→ Text section

+++++

Future value (tax paid): $276K

This was a fluke! 

But if your ongoing investment gains are all taxed at 50% of your current marginal rate, and you fully collapse the RRSP in 20 yrs and are fully taxed at the top Alberta marginal rate you would be dead even at a 5% return. Higher tax on your invest income, or keeping your RRIF/RRSP beyond age 70 puts the edge to the RRSP. And the RRSP would certainly not be all taxed at the top rate (you'd need other income of $130K each (increased for indexing) before this happened).

This is based on my off the cuff assumptions. Just to demonstrate a point. You could play around with different investment returns, or a different drawdown period but, generally, over 20+ yrs the RRSP is not necessarily punitive.


----------



## peterk (May 16, 2010)

This seems like a scenario with no "right" answer. The only thing you can do is fully crunch your own numbers with multiple fluctuating variables for growth, tax rate, inflation, clawbacks, withdrawal time-frame etc. play with the numbers, figure out which scenarios are most likely with the info you have, and go with it.

+++++

→ The data
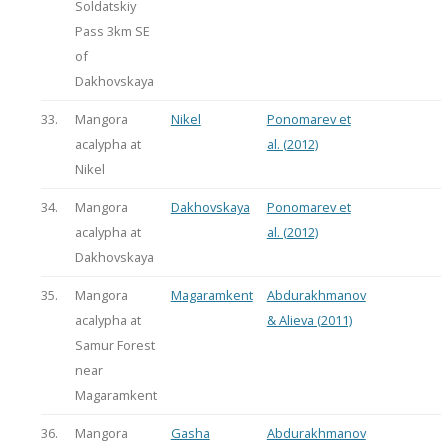
Soldatskiy
Pass 3km SE
of
Dakhovskaya
33.
Mangora
Nikel
Ponomarev et
acalypha at
al. (2012)
Nikel
34.
Mangora
Dakhovskaya
Ponomarev et
acalypha at
al. (2012)
Dakhovskaya
35.
Mangora
Magaramkent
Abdurakhmanov
acalypha at
& Alieva (2011)
Samur Forest
near
Magaramkent
36.
Mangora
Gasha
Abdurakhmanov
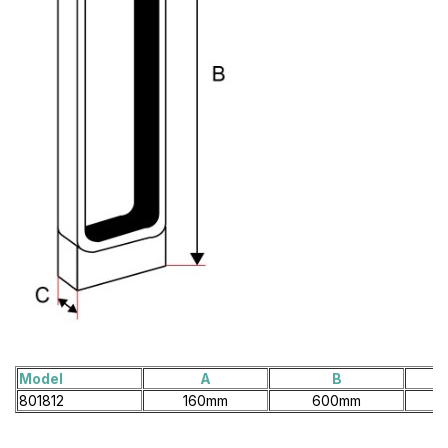
Model
A
B
801812
160mm
600mm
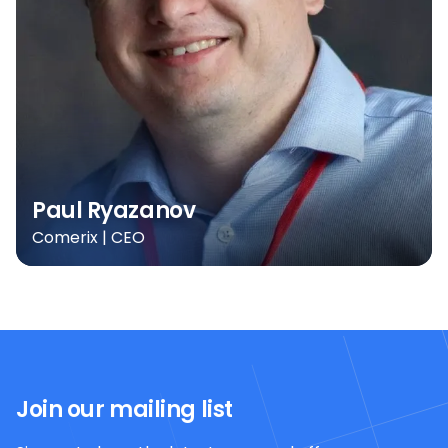
Paul Ryazanov
Comerix | CEO
Join our mailing list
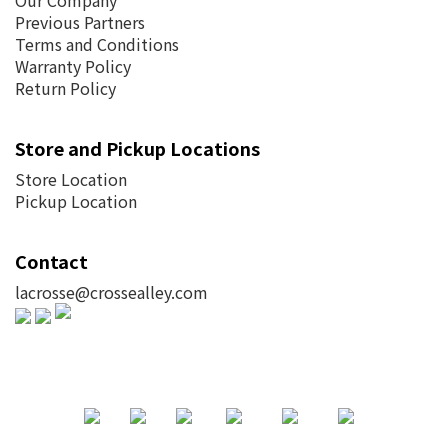
Our Company
Previous Partners
Terms and Conditions
Warranty Policy
Return Policy
Store and Pickup Locations
Store Location
Pickup Location
Contact
lacrosse@crossealley.com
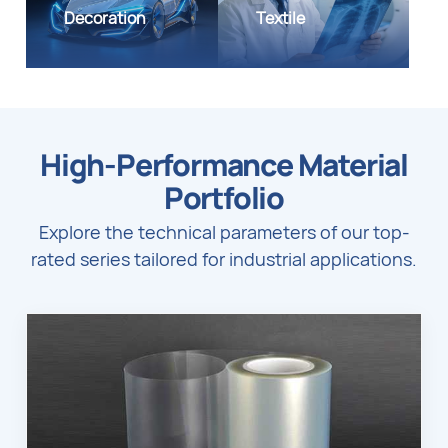
Decoration
Textile
High-Performance Material
Portfolio
Explore the technical parameters of our top-
rated series tailored for industrial applications.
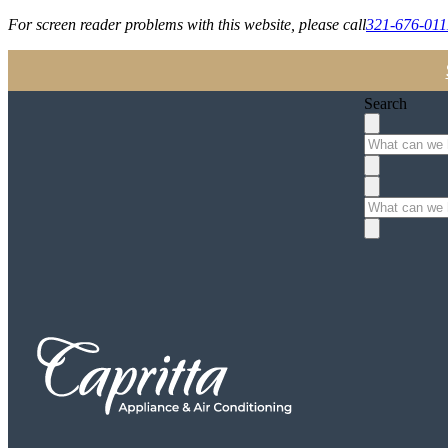
For screen reader problems with this website, please call
321-676-011
Search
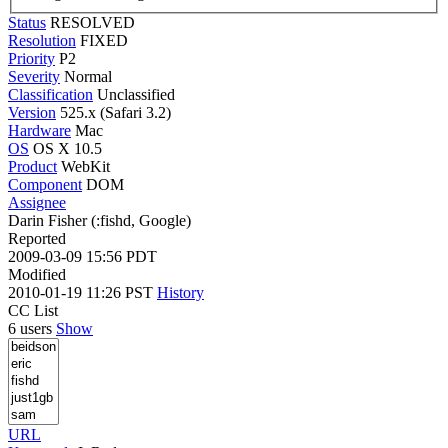
Status
RESOLVED
Resolution
FIXED
Priority
P2
Severity
Normal
Classification
Unclassified
Version
525.x (Safari 3.2)
Hardware
Mac
OS
OS X 10.5
Product
WebKit
Component
DOM
Assignee
Darin Fisher (:fishd, Google)
Reported
2009-03-09 15:56 PDT
Modified
2010-01-19 11:26 PST
History
CC List
6 users
Show
URL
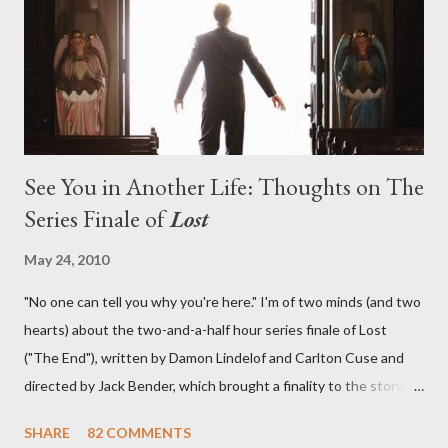
in a two-hour season finale that didn't quite pack the same
emotional wallop of previous season ...
See You in Another Life: Thoughts on The
Series Finale of
Lost
May 24, 2010
"No one can tell you why you're here." I'm of two minds (and two
hearts) about the two-and-a-half hour series finale of Lost
("The End"), written by Damon Lindelof and Carlton Cuse and
directed by Jack Bender, which brought a finality to the story of
the passengers of Oceanic Flight 815 and the characters with
SHARE
82 COMMENTS
which we've spent six years. At its heart, Lost has been about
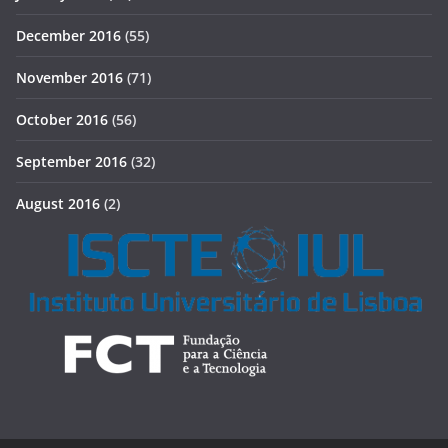
December 2016
(55)
November 2016
(71)
October 2016
(56)
September 2016
(32)
August 2016
(2)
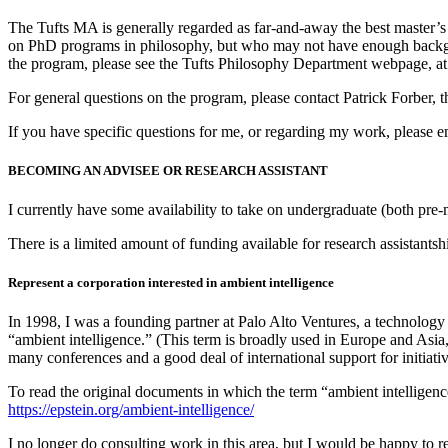
The Tufts MA is generally regarded as far-and-away the best master’s
on PhD programs in philosophy, but who may not have enough backgroun
the program, please see the Tufts Philosophy Department webpage, a
For general questions on the program, please contact Patrick Forber, 
If you have specific questions for me, or regarding my work, please em
BECOMING AN ADVISEE OR RESEARCH ASSISTANT
I currently have some availability to take on undergraduate (both pr
There is a limited amount of funding available for research assistantsh
Represent a corporation interested in ambient intelligence
In 1998, I was a founding partner at Palo Alto Ventures, a technology
“ambient intelligence.” (This term is broadly used in Europe and Asia,
many conferences and a good deal of international support for initiat
To read the original documents in which the term “ambient intelligence
https://epstein.org/ambient-intelligence/
I no longer do consulting work in this area, but I would be happy to ref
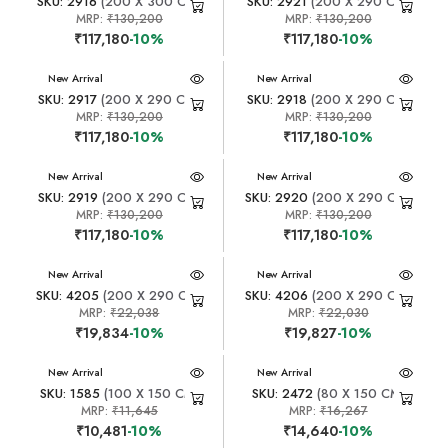
SKU: 2916
(200 X 300 CM)
SKU: 2921
(200 X 290 CM)
MRP:
₹130,200
MRP:
₹130,200
₹117,180
-10%
₹117,180
-10%
New Arrival
New Arrival
SKU: 2917
(200 X 290 CM)
SKU: 2918
(200 X 290 CM)
MRP:
₹130,200
MRP:
₹130,200
₹117,180
-10%
₹117,180
-10%
New Arrival
New Arrival
SKU: 2919
(200 X 290 CM)
SKU: 2920
(200 X 290 CM)
MRP:
₹130,200
MRP:
₹130,200
₹117,180
-10%
₹117,180
-10%
New Arrival
New Arrival
SKU: 4205
(200 X 290 CM)
SKU: 4206
(200 X 290 CM)
MRP:
₹22,038
MRP:
₹22,030
₹19,834
-10%
₹19,827
-10%
New Arrival
New Arrival
SKU: 1585
(100 X 150 CM)
SKU: 2472
(80 X 150 CM)
MRP:
₹11,645
MRP:
₹16,267
₹10,481
-10%
₹14,640
-10%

+++++

→ Instructions for the task
In the RRSP forum excerpt, how much other income would each person need before the RRSP was all taxed at the top rate?

→ Finished exercise
$130K each, increased for indexing.